__TASK DESCRIPTION__.
Every record below should be repeated exactly, with the pictures left out.

__TASK MATERIAL__.
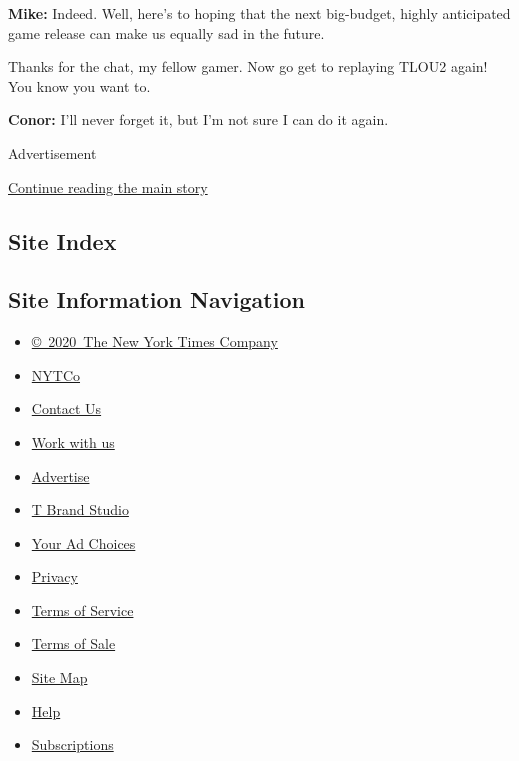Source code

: \textbf{Mike:} Indeed. Well, here's to hoping that the next big-budget,
highly anticipated game release can make us equally sad in the future.

Thanks for the chat, my fellow gamer. Now go get to replaying TLOU2
again! You know you want to.

\textbf{Conor:} I'll never forget it, but I'm not sure I can do it
again.

Advertisement

\protect\hyperlink{after-bottom}{Continue reading the main story}

\hypertarget{site-index}{%
\subsection{Site Index}\label{site-index}}

\hypertarget{site-information-navigation}{%
\subsection{Site Information
Navigation}\label{site-information-navigation}}

\begin{itemize}
\tightlist
\item
  \href{https://help.nytimes3xbfgragh.onion/hc/en-us/articles/115014792127-Copyright-notice}{©~2020~The
  New York Times Company}
\end{itemize}

\begin{itemize}
\tightlist
\item
  \href{https://www.nytco.com/}{NYTCo}
\item
  \href{https://help.nytimes3xbfgragh.onion/hc/en-us/articles/115015385887-Contact-Us}{Contact
  Us}
\item
  \href{https://www.nytco.com/careers/}{Work with us}
\item
  \href{https://nytmediakit.com/}{Advertise}
\item
  \href{http://www.tbrandstudio.com/}{T Brand Studio}
\item
  \href{https://www.nytimes3xbfgragh.onion/privacy/cookie-policy\#how-do-i-manage-trackers}{Your
  Ad Choices}
\item
  \href{https://www.nytimes3xbfgragh.onion/privacy}{Privacy}
\item
  \href{https://help.nytimes3xbfgragh.onion/hc/en-us/articles/115014893428-Terms-of-service}{Terms
  of Service}
\item
  \href{https://help.nytimes3xbfgragh.onion/hc/en-us/articles/115014893968-Terms-of-sale}{Terms
  of Sale}
\item
  \href{https://spiderbites.nytimes3xbfgragh.onion}{Site Map}
\item
  \href{https://help.nytimes3xbfgragh.onion/hc/en-us}{Help}
\item
  \href{https://www.nytimes3xbfgragh.onion/subscription?campaignId=37WXW}{Subscriptions}
\end{itemize}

__WRITTEN ANSWER__.
Source code

: \textbf{Mike:} Indeed. Well, here's to hoping that the next big-budget,
highly anticipated game release can make us equally sad in the future.

Thanks for the chat, my fellow gamer. Now go get to replaying TLOU2
again! You know you want to.

\textbf{Conor:} I'll never forget it, but I'm not sure I can do it
again.

Advertisement

\protect\hyperlink{after-bottom}{Continue reading the main story}

\hypertarget{site-index}{%
\subsection{Site Index}\label{site-index}}

\hypertarget{site-information-navigation}{%
\subsection{Site Information
Navigation}\label{site-information-navigation}}

\begin{itemize}
\tightlist
\item
  \href{https://help.nytimes3xbfgragh.onion/hc/en-us/articles/115014792127-Copyright-notice}{©~2020~The
  New York Times Company}
\end{itemize}

\begin{itemize}
\tightlist
\item
  \href{https://www.nytco.com/}{NYTCo}
\item
  \href{https://help.nytimes3xbfgragh.onion/hc/en-us/articles/115015385887-Contact-Us}{Contact
  Us}
\item
  \href{https://www.nytco.com/careers/}{Work with us}
\item
  \href{https://nytmediakit.com/}{Advertise}
\item
  \href{http://www.tbrandstudio.com/}{T Brand Studio}
\item
  \href{https://www.nytimes3xbfgragh.onion/privacy/cookie-policy\#how-do-i-manage-trackers}{Your
  Ad Choices}
\item
  \href{https://www.nytimes3xbfgragh.onion/privacy}{Privacy}
\item
  \href{https://help.nytimes3xbfgragh.onion/hc/en-us/articles/115014893428-Terms-of-service}{Terms
  of Service}
\item
  \href{https://help.nytimes3xbfgragh.onion/hc/en-us/articles/115014893968-Terms-of-sale}{Terms
  of Sale}
\item
  \href{https://spiderbites.nytimes3xbfgragh.onion}{Site Map}
\item
  \href{https://help.nytimes3xbfgragh.onion/hc/en-us}{Help}
\item
  \href{https://www.nytimes3xbfgragh.onion/subscription?campaignId=37WXW}{Subscriptions}
\end{itemize}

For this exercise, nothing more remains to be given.